24:意味ありげな宣告
昨日のぎくしゃくした感じにまだ慣れないけれど、なんとかなりそうだ、と思った。
若原が気づいてたのは意外というべきかさすがというべきか――まあ、本宮の一番の友達だからこそ、かな。今日本宮とは、朝挨拶したのと、休み時間にちょこっと喋っただけだったけど……これも少しずつ慣れてくるんだろう。
亜矢には、まだ話せていない。チャンスをうかがってはいるんだけど、今は亜矢、自分の新しい恋愛でいっぱいで、彼の話ばかりであたしのことや本宮のことを話題に上げなくても充分過ぎたから――まあ、あたしもこんな慣れない状況だから、もう少し時間を置いてからのほうがいいかなとも思ってるんだけども。相手が本宮なだけに、余計に気が重い。
「ねえ」
そんなことを考えながら放課後の渡り廊下を歩いていたあたしは、突然そう呼び止められた。
一瞬、あたしに向かって言ってるのかわかんなかったけど、すれ違いぎわだったし、他に人はいなかったし……反射的に振り返ると、厳しい顔があたしを見据えていた。
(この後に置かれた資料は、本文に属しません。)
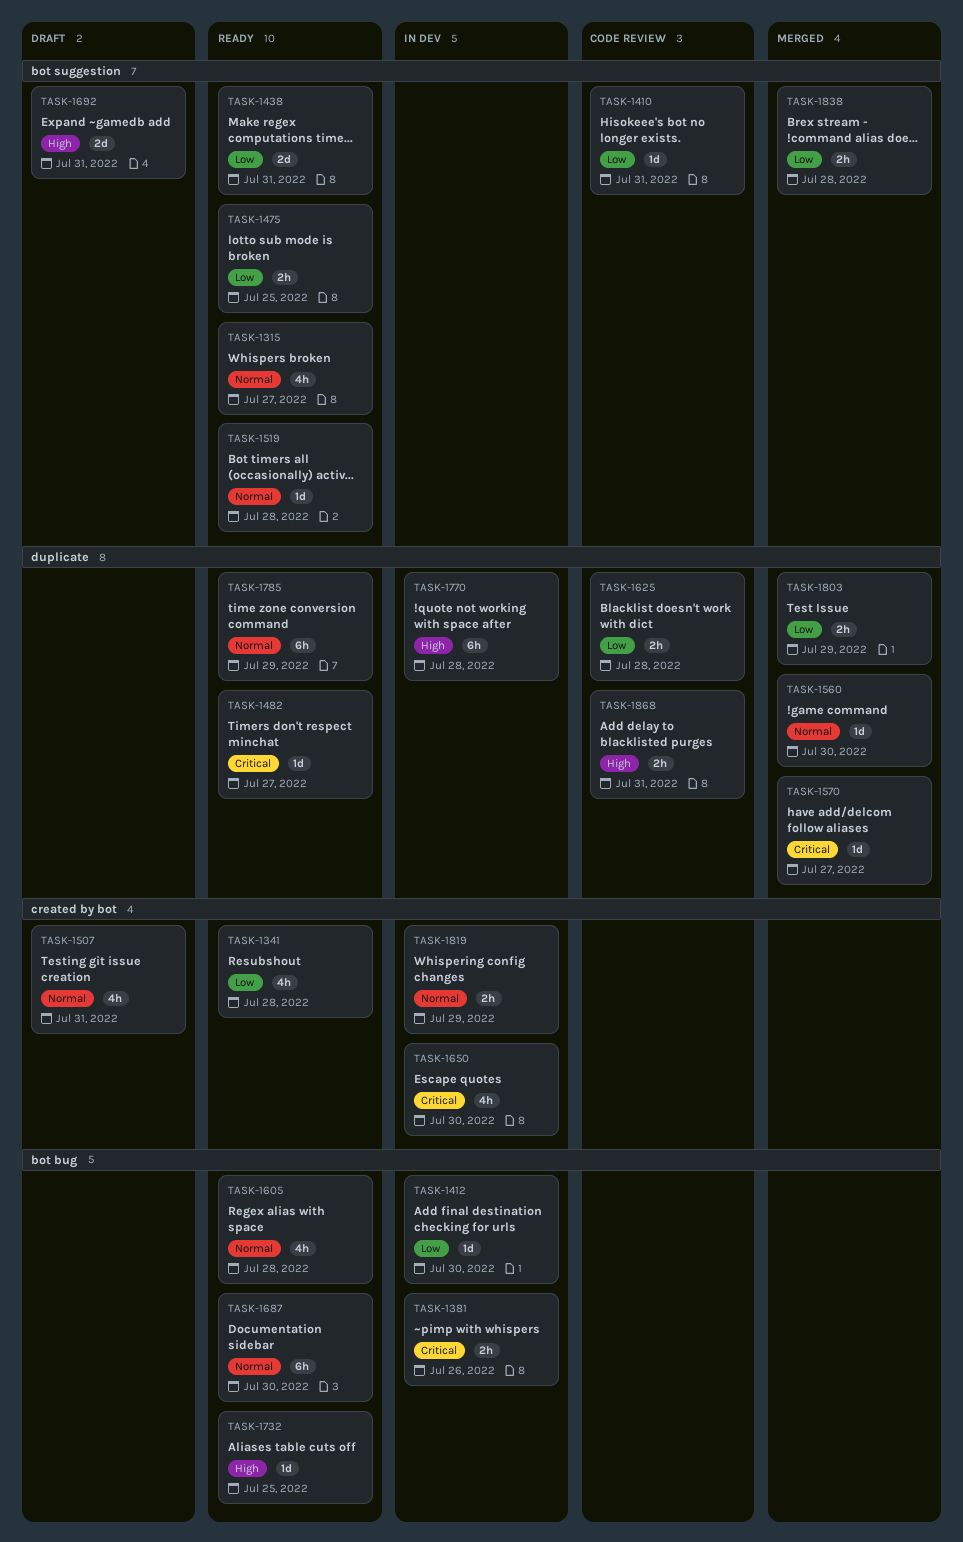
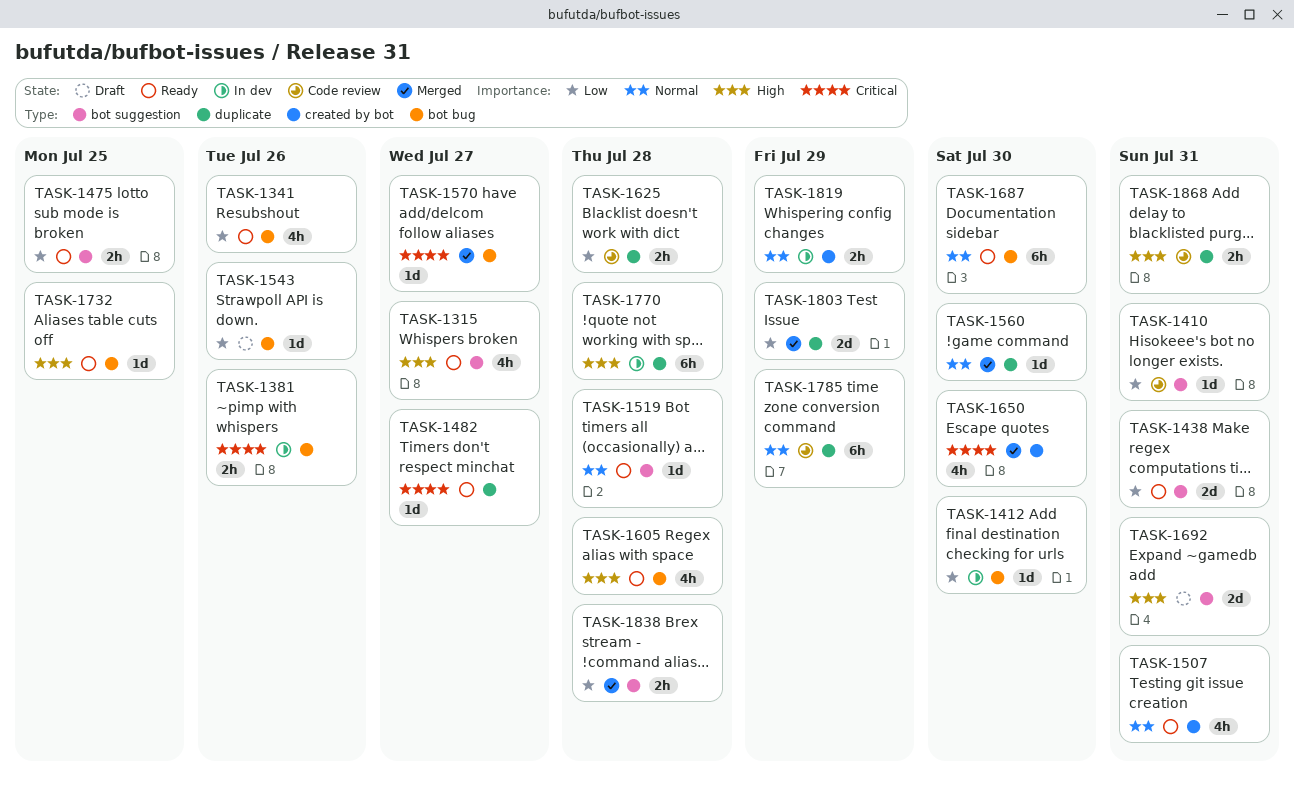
TASK-1315, priority: Normal -> High
TASK-1341, label: created by bot -> bot bug
TASK-1341, due: Jul 28 -> Jul 26
TASK-1507, status: Draft -> Ready
TASK-1543: none -> present
TASK-1570, label: duplicate -> bot bug
TASK-1605, priority: Normal -> High
TASK-1650, status: In dev -> Merged
TASK-1785, status: Ready -> Code review
TASK-1803, estimate: 2h -> 2d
ええと――あの子だ。若原の彼女。内……沢雪緒、さん。
「……あたし?」
「昨日、希と会ってたわね」
鋭い声が鋭い指摘をする。昨日……そうだ、クリームソーダ。
「ああいうこと、しないで」
「ああいうことって……」
だって、昨日は若原がいきなり誘ってきたんだもん、別にあたしが誘ったわけじゃ……
「本宮くんと付き合うんでしょう?」
言い返そうとした瞬間、内沢さんがすばりと言った。それに驚いて、あたしは黙ってしまう。……なんで知ってるんだろう。
「ああいうことしないで」
「あれは……若原が」
「わかってるわ。希が誘ったにしろ、しないで」
語調を強めてそう言うと、内沢さんはきりりと眉を吊り上げる。いつもあたしのこときつく睨んでるけど、それ以上に怒りのこもった視線。
「本宮くんと付き合うなら、希には近づかないで」
「どういう意味? 別に、若原とはそういうんじゃなくて」
あたしが問い返すも、内沢さんは何も言わずにくるりと踵を返していってしまう。追いかけて――とまでは気持ちがついてこない。なんなんだろう。
あたしが若原のこと好きなんじゃないかって勘違いしてる……のかな。でも、本宮と付き合うことになったの知ってたし……なんなんだろう。
それにしても若原、内沢さんに言ったのかな、あたしと本宮が付き合うこと。昨日の今日だもんね。まあ別に隠すわけじゃないけど、そんなペラペラ喋らなくってもいいのに。それに――自分の彼氏が他の女の子誘うのがそんなにイヤなら。
「首に縄でもつけときなさいってのよ」
そうひとりごちずにはいられない。若原の方からちょっかい出して来るんだもん、あたしが好きであいつに近づいてるわけじゃないのに。